By all measures, 2024 was an incredible year for Lex. We shipped some foundational improvements to the writing experience, and it paid off:

You exchanged 3 million messages with AI, and accepted 2.2 million inline suggestions with our Checks feature. (Fun fact: you deleted 1.8 million words using Brevity Check! )

Lex is only ~0.01% of the way towards our mission : to build the obvious word processor of choice for writers worldwide, by pioneering the AI era of writing.

We’re off to a good start. In fact, Lex is probably leading among AI-native, general-purpose word processors. But compared to our ambition, we’re still at the base of the mountain.

Most writers still use the same tools and workflow as ten years ago. They don’t use AI in their writing beyond basic grammar checks and sporadic quick questions to ChatGPT. It’s like having a polymath genius sat next to you all day ready to help, and only asking a few basic questions .

If you want to see a creative field that’s further along the AI adoption curve, look no further than programming. Every programmer I know uses AI all day. In 2024, tools like Cursor and GitHub Copilot reached millions of developers, and Google has said fully 25% of the code their engineers commit is now AI-generated. I couldn’t find similar stats for writing (which itself may be an indicator), but we talk to writers all the time and it’s obvious that AI for writing has nowhere near the depth and breadth of adoption as AI for coding.

TASK ITEM:
From the text on Lex's 2024, list every AI tool named that is not part of Lex.

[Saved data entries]
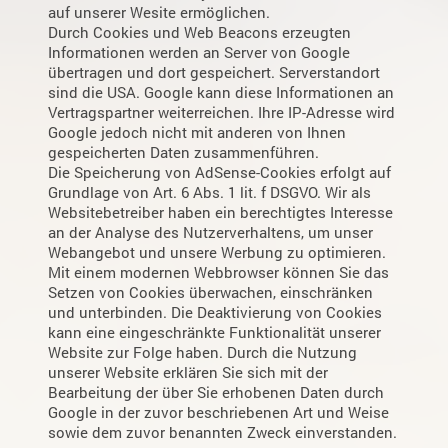
auf unserer Wesite ermöglichen.
Durch Cookies und Web Beacons erzeugten
Informationen werden an Server von Google
übertragen und dort gespeichert. Serverstandort
sind die USA. Google kann diese Informationen an
Vertragspartner weiterreichen. Ihre IP-Adresse wird
Google jedoch nicht mit anderen von Ihnen
gespeicherten Daten zusammenführen.
Die Speicherung von AdSense-Cookies erfolgt auf
Grundlage von Art. 6 Abs. 1 lit. f DSGVO. Wir als
Websitebetreiber haben ein berechtigtes Interesse
an der Analyse des Nutzerverhaltens, um unser
Webangebot und unsere Werbung zu optimieren.
Mit einem modernen Webbrowser können Sie das
Setzen von Cookies überwachen, einschränken
und unterbinden. Die Deaktivierung von Cookies
kann eine eingeschränkte Funktionalität unserer
Website zur Folge haben. Durch die Nutzung
unserer Website erklären Sie sich mit der
Bearbeitung der über Sie erhobenen Daten durch
Google in der zuvor beschriebenen Art und Weise
sowie dem zuvor benannten Zweck einverstanden.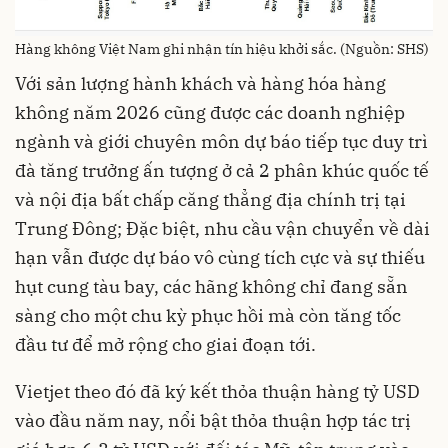
Hàng không Việt Nam ghi nhận tín hiệu khởi sắc. (Nguồn: SHS)
Với sản lượng hành khách và hàng hóa hàng
không năm 2026 cũng được các doanh nghiệp
ngành và giới chuyên môn dự báo tiếp tục duy trì
đà tăng trưởng ấn tượng ở cả 2 phân khúc quốc tế
và nội địa bất chấp căng thẳng địa chính trị tại
Trung Đông; Đặc biệt, nhu cầu vận chuyển về dài
hạn vẫn được dự báo vô cùng tích cực và sự thiếu
hụt cung tàu bay, các hãng không chỉ đang sẵn
sàng cho một chu kỳ phục hồi mà còn tăng tốc
đầu tư để mở rộng cho giai đoạn tới.
Vietjet theo đó đã ký kết thỏa thuận hàng tỷ USD
vào đầu năm nay, nổi bật thỏa thuận hợp tác trị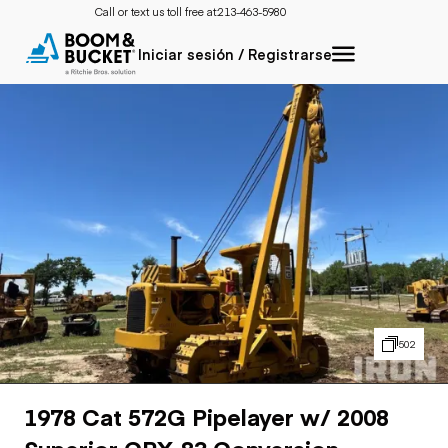
Call or text us toll free at:
213-463-5980
Iniciar sesión / Registrarse
502
1978 Cat 572G Pipelayer w/ 2008
Superior CPX-83 Conversion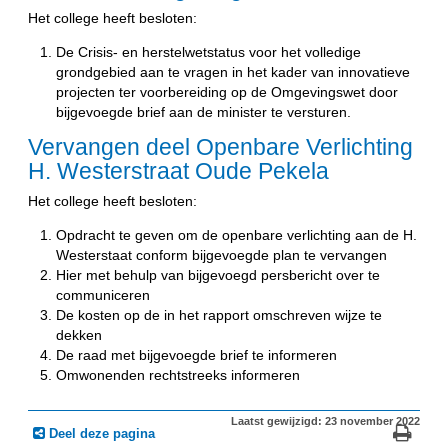
Het college heeft besloten:
De Crisis- en herstelwetstatus voor het volledige
grondgebied aan te vragen in het kader van innovatieve
projecten ter voorbereiding op de Omgevingswet door
bijgevoegde brief aan de minister te versturen.
Vervangen deel Openbare Verlichting
H. Westerstraat Oude Pekela
Het college heeft besloten:
Opdracht te geven om de openbare verlichting aan de H.
Westerstaat conform bijgevoegde plan te vervangen
Hier met behulp van bijgevoegd persbericht over te
communiceren
De kosten op de in het rapport omschreven wijze te
dekken
De raad met bijgevoegde brief te informeren
Omwonenden rechtstreeks informeren
Laatst gewijzigd: 23 november 2022
Deel deze pagina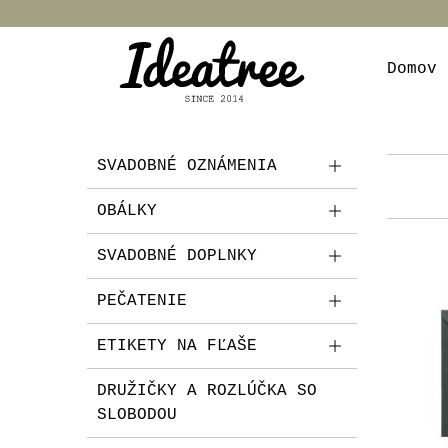
Domov
SVADOBNÉ OZNÁMENIA
OBÁLKY
SVADOBNÉ DOPLNKY
PEČATENIE
ETIKETY NA FĽAŠE
DRUŽIČKY A ROZLÚČKA SO
SLOBODOU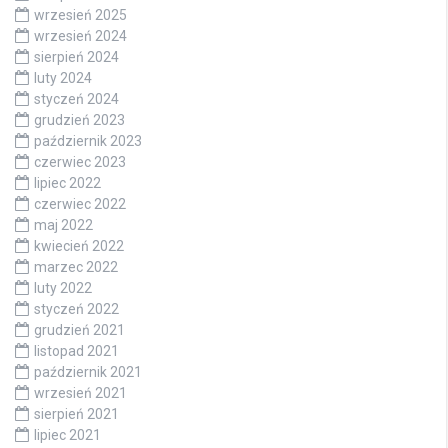
wrzesień 2025
wrzesień 2024
sierpień 2024
luty 2024
styczeń 2024
grudzień 2023
październik 2023
czerwiec 2023
lipiec 2022
czerwiec 2022
maj 2022
kwiecień 2022
marzec 2022
luty 2022
styczeń 2022
grudzień 2021
listopad 2021
październik 2021
wrzesień 2021
sierpień 2021
lipiec 2021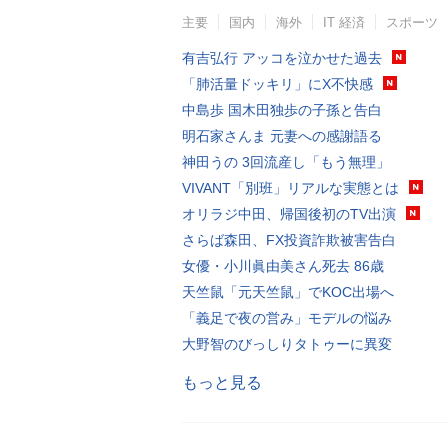
主要
国内
海外
IT 経済
スポーツ
有吉弘行 アッコを泣かせた過去
「肺活量ドッキリ」にX不快感
中島歩 国木田独歩の子孫と告白
明石家さんま 元妻への感謝語る
神田うの 3回流産し「もう無理」
VIVANT「別班」リアルな実態とは
オリラジ中田、帰国後初のTV出演
さらば森田、FX投資詐欺被害告白
女優・小川眞由美さん死去 86歳
天竺鼠「元天竺鼠」でKOC出場へ
「義足で夜の営み」モデルの悩み
大野智のびっしりタトゥーに異変
もっと見る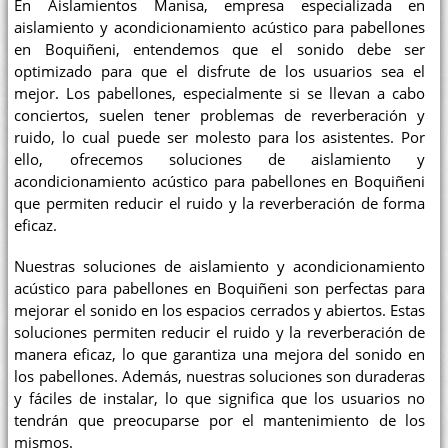
En Aislamientos Manisa, empresa especializada en
aislamiento y acondicionamiento acústico para pabellones
en Boquiñeni, entendemos que el sonido debe ser
optimizado para que el disfrute de los usuarios sea el
mejor. Los pabellones, especialmente si se llevan a cabo
conciertos, suelen tener problemas de reverberación y
ruido, lo cual puede ser molesto para los asistentes. Por
ello, ofrecemos soluciones de aislamiento y
acondicionamiento acústico para pabellones en Boquiñeni
que permiten reducir el ruido y la reverberación de forma
eficaz.
Nuestras soluciones de aislamiento y acondicionamiento
acústico para pabellones en Boquiñeni son perfectas para
mejorar el sonido en los espacios cerrados y abiertos. Estas
soluciones permiten reducir el ruido y la reverberación de
manera eficaz, lo que garantiza una mejora del sonido en
los pabellones. Además, nuestras soluciones son duraderas
y fáciles de instalar, lo que significa que los usuarios no
tendrán que preocuparse por el mantenimiento de los
mismos.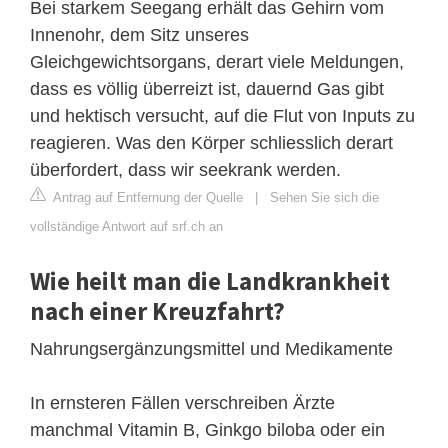
Bei starkem Seegang erhält das Gehirn vom
Innenohr, dem Sitz unseres
Gleichgewichtsorgans, derart viele Meldungen,
dass es völlig überreizt ist, dauernd Gas gibt
und hektisch versucht, auf die Flut von Inputs zu
reagieren. Was den Körper schliesslich derart
überfordert, dass wir seekrank werden.
Antrag auf Entfernung der Quelle
|
Sehen Sie sich die
vollständige Antwort auf srf.ch an
Wie heilt man die Landkrankheit
nach einer Kreuzfahrt?
Nahrungsergänzungsmittel und Medikamente
In ernsteren Fällen verschreiben Ärzte
manchmal Vitamin B, Ginkgo biloba oder ein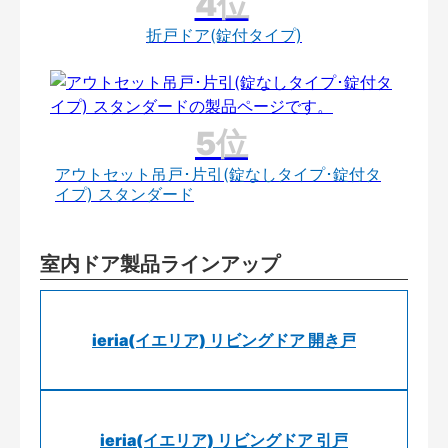
折戸ドア(錠付タイプ)
アウトセット吊戸･片引(錠なしタイプ･錠付タ
イプ) スタンダード
室内ドア製品ラインアップ
ieria(イエリア) リビングドア 開き戸
ieria(イエリア) リビングドア 引戸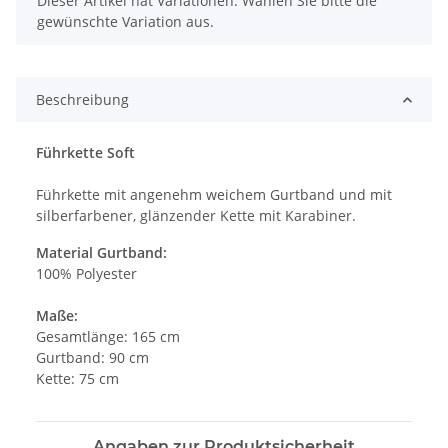
Dieser Artikel hat Variationen. Wählen Sie bitte die
gewünschte Variation aus.
Beschreibung
Führkette Soft
Führkette mit angenehm weichem Gurtband und mit
silberfarbener, glänzender Kette mit Karabiner.
Material Gurtband:
100% Polyester
Maße:
Gesamtlänge: 165 cm
Gurtband: 90 cm
Kette: 75 cm
Angaben zur Produktsicherheit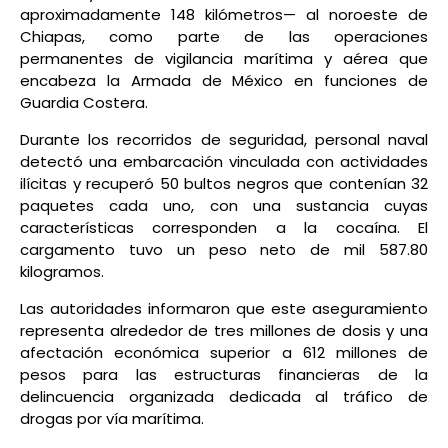
aproximadamente 148 kilómetros— al noroeste de
Chiapas, como parte de las operaciones
permanentes de vigilancia marítima y aérea que
encabeza la Armada de México en funciones de
Guardia Costera.
Durante los recorridos de seguridad, personal naval
detectó una embarcación vinculada con actividades
ilícitas y recuperó 50 bultos negros que contenían 32
paquetes cada uno, con una sustancia cuyas
características corresponden a la cocaína. El
cargamento tuvo un peso neto de mil 587.80
kilogramos.
Las autoridades informaron que este aseguramiento
representa alrededor de tres millones de dosis y una
afectación económica superior a 612 millones de
pesos para las estructuras financieras de la
delincuencia organizada dedicada al tráfico de
drogas por vía marítima.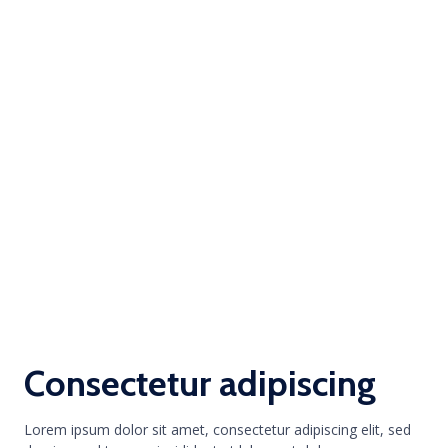
Consectetur adipiscing
Lorem ipsum dolor sit amet, consectetur adipiscing elit, sed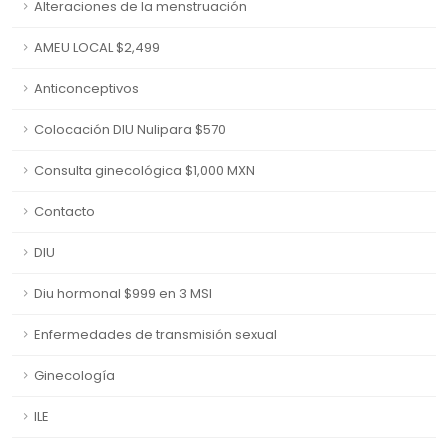
Alteraciones de la menstruación
AMEU LOCAL $2,499
Anticonceptivos
Colocación DIU Nulipara $570
Consulta ginecológica $1,000 MXN
Contacto
DIU
Diu hormonal $999 en 3 MSI
Enfermedades de transmisión sexual
Ginecología
ILE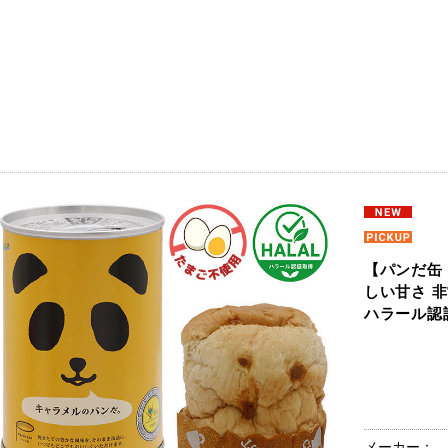
【パンだ缶 
しい甘さ 非
ハラール認
メーカー：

ANSWER SPACE:
ChatGPT, Cursor, GitHub Copilot